A DirectLogitAttribution with attribution (shape [component, *batch_and_pos]) and aligned labels.

Raises:
  • ValueError – If unit is invalid, answer_tokens is None, neither input nor cache is provided, or a TransformerBridge is passed without compatibility mode enabled.

  • NotImplementedError – If a TransformerBridge reports a hybrid block layout (Mamba/SSM/Mixer/LinearAttention).

transformer_lens.tools.analysis.get_act_patch_direct_path(model: HookedTransformer | TransformerBridge, corrupted_tokens: Tensor, clean_cache: ActivationCache, corrupted_cache: ActivationCache, patching_metric: Callable[[Tensor], Tensor], src_layer: int, src_head: int, component: Literal['q', 'k', 'v'] = 'q', verbose: bool = True) Float[Tensor, 'n_layers n_heads']
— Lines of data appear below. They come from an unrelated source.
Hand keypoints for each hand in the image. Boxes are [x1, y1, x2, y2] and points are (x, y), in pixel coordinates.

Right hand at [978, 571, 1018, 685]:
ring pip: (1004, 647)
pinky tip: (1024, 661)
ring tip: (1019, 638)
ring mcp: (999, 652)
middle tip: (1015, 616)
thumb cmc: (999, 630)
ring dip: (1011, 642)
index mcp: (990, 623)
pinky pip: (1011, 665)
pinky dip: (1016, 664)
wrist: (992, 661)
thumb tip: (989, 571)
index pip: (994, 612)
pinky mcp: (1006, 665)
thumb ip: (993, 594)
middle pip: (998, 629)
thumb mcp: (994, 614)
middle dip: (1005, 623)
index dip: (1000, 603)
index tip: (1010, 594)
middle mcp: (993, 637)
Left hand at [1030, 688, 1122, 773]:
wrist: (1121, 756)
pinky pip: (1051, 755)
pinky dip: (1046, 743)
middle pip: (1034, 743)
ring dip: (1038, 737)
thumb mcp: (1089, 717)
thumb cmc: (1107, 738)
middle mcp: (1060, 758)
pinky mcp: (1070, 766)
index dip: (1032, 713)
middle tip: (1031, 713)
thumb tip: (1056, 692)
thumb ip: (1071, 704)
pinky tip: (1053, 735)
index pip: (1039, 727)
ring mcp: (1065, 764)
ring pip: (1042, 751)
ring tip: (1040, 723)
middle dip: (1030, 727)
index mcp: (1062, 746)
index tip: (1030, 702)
Sweep direct path patches from one source head to all downstream heads.

For every destination head B = (dst_layer, dst_head) where dst_layer > src_layer, patch the contribution of source head A = (src_layer, src_head) into B’s query (or key / value) input, and record the patching metric.

The patch is a linear approximation:

delta_resid = clean_A_result - corrupted_A_result [batch, pos, d_model] delta_B_comp = (delta_resid / ln1_scale) @ W_comp[dst_head]
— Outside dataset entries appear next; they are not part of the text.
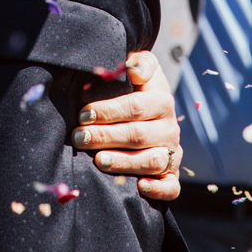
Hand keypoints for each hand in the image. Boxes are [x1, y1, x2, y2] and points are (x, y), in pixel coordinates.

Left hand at [71, 49, 182, 201]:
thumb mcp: (141, 66)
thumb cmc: (138, 86)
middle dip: (105, 137)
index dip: (108, 111)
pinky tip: (139, 186)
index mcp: (162, 101)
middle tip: (79, 138)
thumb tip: (133, 69)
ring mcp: (172, 152)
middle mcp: (170, 128)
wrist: (155, 108)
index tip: (83, 114)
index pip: (135, 107)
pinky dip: (158, 188)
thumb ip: (139, 62)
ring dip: (124, 162)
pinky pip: (172, 186)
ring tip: (98, 161)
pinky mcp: (172, 174)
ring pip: (153, 161)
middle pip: (138, 135)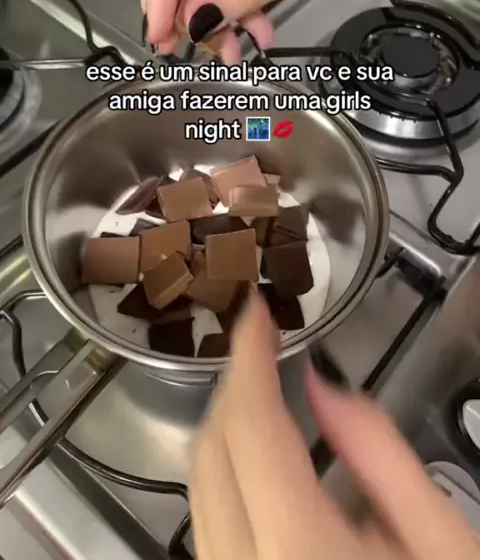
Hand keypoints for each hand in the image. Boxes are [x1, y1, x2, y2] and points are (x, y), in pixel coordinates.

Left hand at [190, 293, 479, 559]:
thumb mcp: (441, 540)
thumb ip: (379, 453)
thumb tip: (325, 385)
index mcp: (300, 550)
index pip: (250, 424)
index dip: (248, 355)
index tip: (255, 311)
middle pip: (209, 449)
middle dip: (232, 384)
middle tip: (263, 345)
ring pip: (198, 487)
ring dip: (224, 425)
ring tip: (262, 387)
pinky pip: (207, 523)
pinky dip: (224, 471)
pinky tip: (260, 453)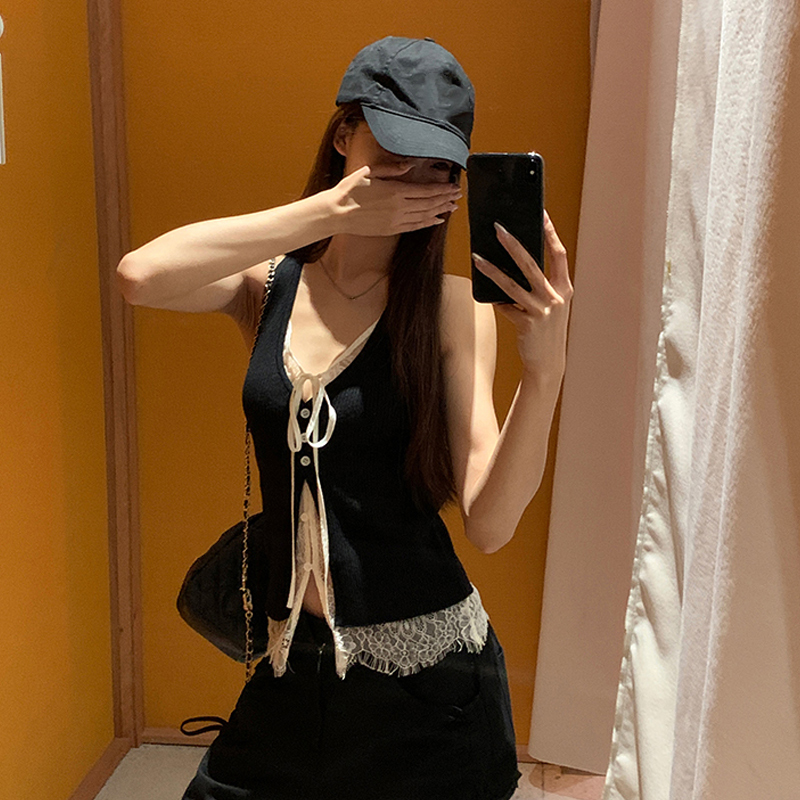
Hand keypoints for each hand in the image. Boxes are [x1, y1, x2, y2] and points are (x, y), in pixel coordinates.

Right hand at [329, 164, 461, 236]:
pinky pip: (415, 227)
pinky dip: (428, 223)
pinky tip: (437, 220)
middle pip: (429, 203)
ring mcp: (396, 220)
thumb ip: (392, 168)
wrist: (337, 212)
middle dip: (445, 199)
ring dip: (440, 211)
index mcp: (395, 190)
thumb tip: (409, 165)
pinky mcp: (391, 230)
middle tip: (457, 196)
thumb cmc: (350, 189)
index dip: (442, 189)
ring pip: (424, 216)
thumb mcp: (370, 171)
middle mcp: (399, 207)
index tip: (454, 186)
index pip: (426, 190)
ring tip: (452, 207)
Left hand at [472, 210, 573, 381]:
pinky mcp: (527, 323)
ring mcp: (541, 310)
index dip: (550, 232)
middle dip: (513, 244)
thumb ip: (541, 285)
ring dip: (492, 270)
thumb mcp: (551, 305)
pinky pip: (505, 307)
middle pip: (531, 264)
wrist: (548, 362)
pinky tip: (489, 297)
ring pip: (512, 285)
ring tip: (477, 257)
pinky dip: (497, 302)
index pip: (558, 253)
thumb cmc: (547, 330)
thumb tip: (516, 262)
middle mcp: (555, 297)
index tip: (540, 213)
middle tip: (498, 227)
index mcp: (564, 288)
where W_comp is W_Q, W_K, or W_V according to component.

Parameters:
  • model – A HookedTransformer or TransformerBridge instance.

  • corrupted_tokens – Token IDs for the corrupted input, shape [batch, seq_len].

  • clean_cache – Cached activations from the clean (unpatched) run.

  • corrupted_cache – Cached activations from the corrupted run (needed for ln1 scale).

  • patching_metric – A function mapping the model’s logits tensor to a scalar.

  • src_layer – Layer index of the source attention head.

  • src_head – Head index of the source attention head.

  • component – Which input to patch at the destination head — “q” (default), “k”, or “v”.

  • verbose – Whether to show a tqdm progress bar.

Returns:

results – results[dst_layer, dst_head] is the patching metric when the direct path A → B is patched in. Entries for dst_layer <= src_layer are left as 0.0 (no causal path from A to those layers).

Return type:

Float[Tensor, “n_layers n_heads”]

transformer_lens.tools.analysis.get_act_patch_direct_path_all_sources(model: HookedTransformer | TransformerBridge, corrupted_tokens: Tensor, clean_cache: ActivationCache, corrupted_cache: ActivationCache, patching_metric: Callable[[Tensor], Tensor], component: Literal['q', 'k', 'v'] = 'q', verbose: bool = True) Float[Tensor, 'n_layers n_heads n_layers n_heads']

Full sweep: all (src_layer, src_head) → (dst_layer, dst_head) direct paths.

Returns a 4-D tensor of shape [n_layers, n_heads, n_layers, n_heads]. result[sl, sh, dl, dh] = patching metric when head (sl,sh)’s output is patched directly into head (dl,dh)’s query/key/value input.

Entries where dl <= sl are 0 (no causal path).

This runs O(n_layers * n_heads * n_layers * n_heads) forward passes and is intended for small models or targeted sub-sweeps. For large models prefer calling get_act_patch_direct_path per source head.